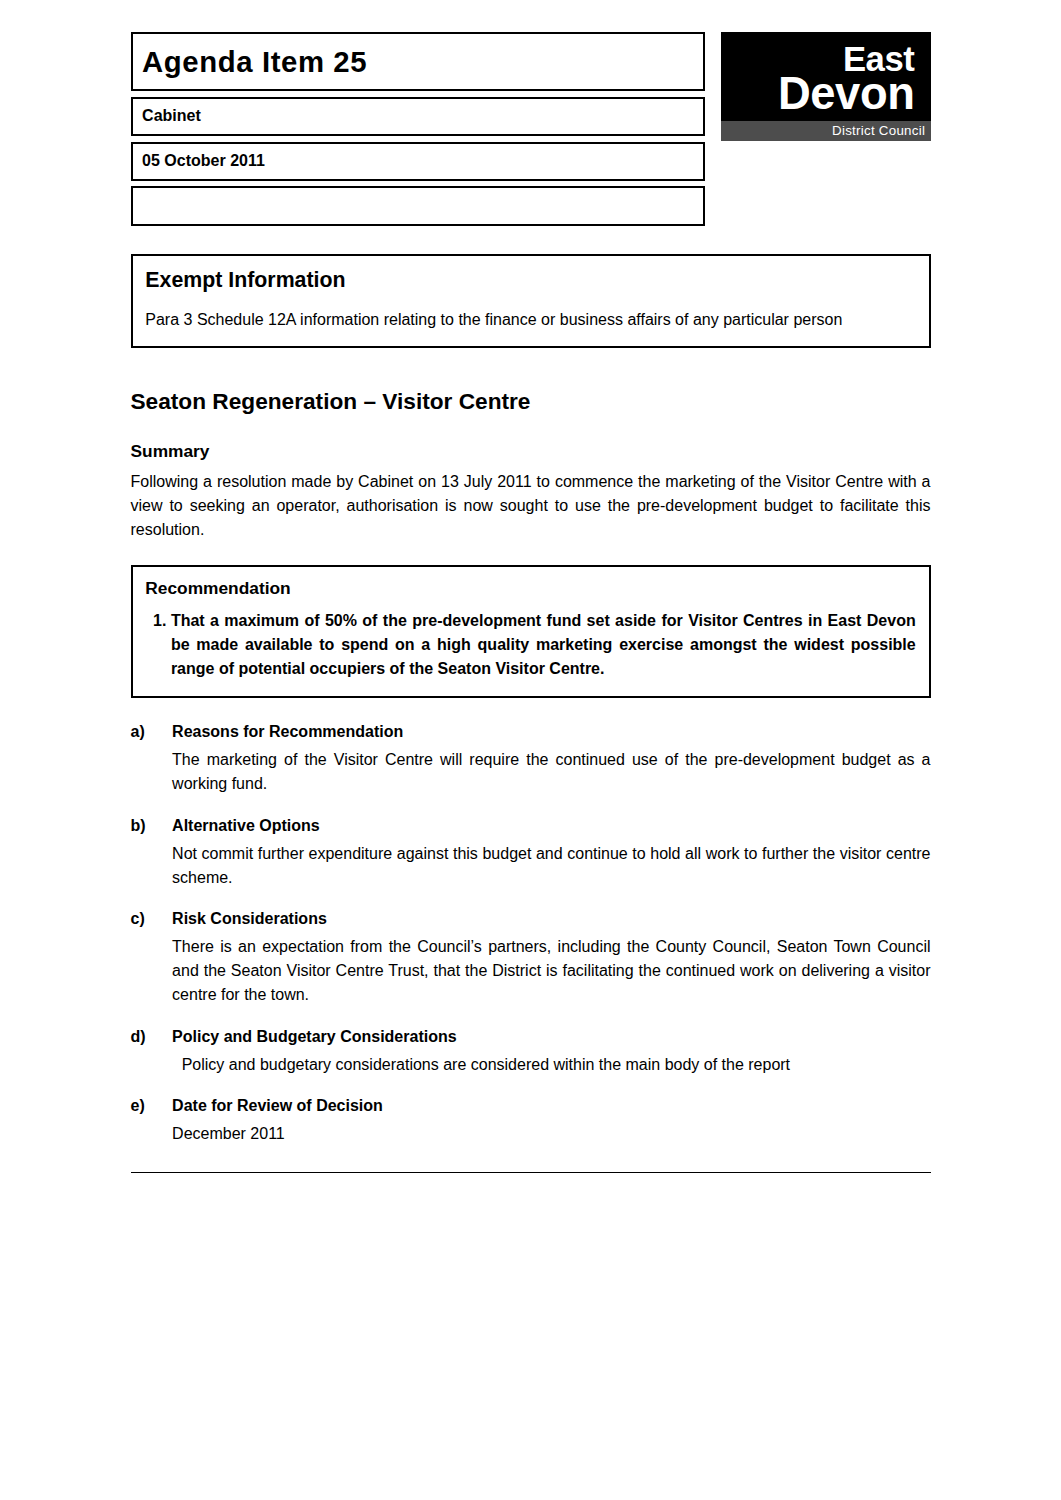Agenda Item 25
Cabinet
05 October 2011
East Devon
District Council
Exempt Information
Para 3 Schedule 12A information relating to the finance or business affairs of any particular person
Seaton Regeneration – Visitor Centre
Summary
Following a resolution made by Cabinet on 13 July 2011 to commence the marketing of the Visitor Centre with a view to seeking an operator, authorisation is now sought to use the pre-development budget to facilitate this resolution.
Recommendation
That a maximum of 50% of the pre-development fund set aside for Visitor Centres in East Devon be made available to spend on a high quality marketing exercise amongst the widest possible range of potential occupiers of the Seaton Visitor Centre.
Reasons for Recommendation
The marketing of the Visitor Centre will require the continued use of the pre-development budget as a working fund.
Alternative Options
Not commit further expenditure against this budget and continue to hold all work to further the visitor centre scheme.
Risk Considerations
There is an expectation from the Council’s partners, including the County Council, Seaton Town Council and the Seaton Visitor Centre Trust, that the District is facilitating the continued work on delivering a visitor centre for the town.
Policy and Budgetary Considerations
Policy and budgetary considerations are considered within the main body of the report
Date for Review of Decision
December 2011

...

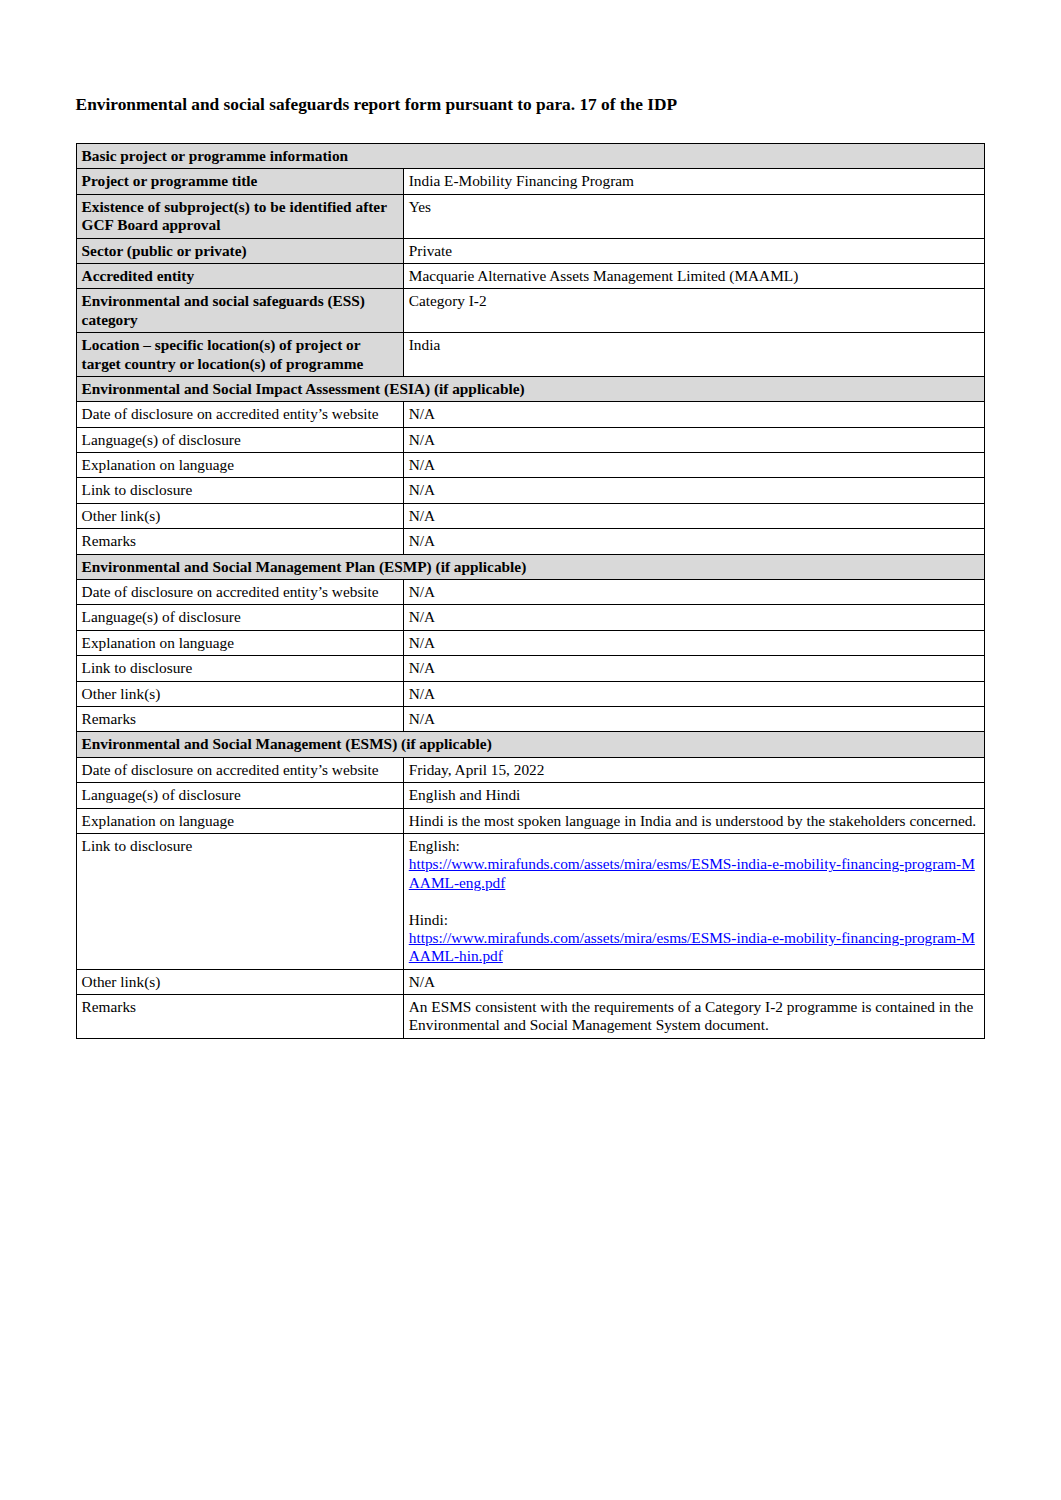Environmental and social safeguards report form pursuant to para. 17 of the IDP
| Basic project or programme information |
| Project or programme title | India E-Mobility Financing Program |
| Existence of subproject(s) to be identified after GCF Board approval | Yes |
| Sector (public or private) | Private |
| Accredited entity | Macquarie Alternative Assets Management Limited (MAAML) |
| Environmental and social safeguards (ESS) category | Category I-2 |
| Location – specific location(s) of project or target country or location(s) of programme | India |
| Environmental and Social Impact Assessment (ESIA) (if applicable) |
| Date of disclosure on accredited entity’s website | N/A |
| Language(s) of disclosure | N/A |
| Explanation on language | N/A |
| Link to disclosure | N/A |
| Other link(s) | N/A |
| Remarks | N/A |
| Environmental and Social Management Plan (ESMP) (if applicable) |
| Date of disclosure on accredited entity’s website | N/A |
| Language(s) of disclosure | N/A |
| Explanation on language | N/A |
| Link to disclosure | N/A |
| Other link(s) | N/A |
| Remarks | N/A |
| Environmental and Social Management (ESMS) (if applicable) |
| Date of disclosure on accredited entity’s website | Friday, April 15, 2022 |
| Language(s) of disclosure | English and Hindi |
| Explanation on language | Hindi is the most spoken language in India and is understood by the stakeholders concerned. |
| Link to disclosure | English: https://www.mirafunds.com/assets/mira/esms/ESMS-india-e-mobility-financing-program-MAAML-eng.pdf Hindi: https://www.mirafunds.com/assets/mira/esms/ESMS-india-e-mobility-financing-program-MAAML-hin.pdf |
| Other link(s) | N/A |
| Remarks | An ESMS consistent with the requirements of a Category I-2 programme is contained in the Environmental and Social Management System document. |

● Your objective
Look for the word "Devon" in the listing above, and copy every line where you find it.

● Answer to this problem
East Devon
That a maximum of 50% of the pre-development fund set aside for Visitor Centres in East Devon be made available to spend on a high quality marketing exercise amongst the widest possible range of potential occupiers of the Seaton Visitor Centre.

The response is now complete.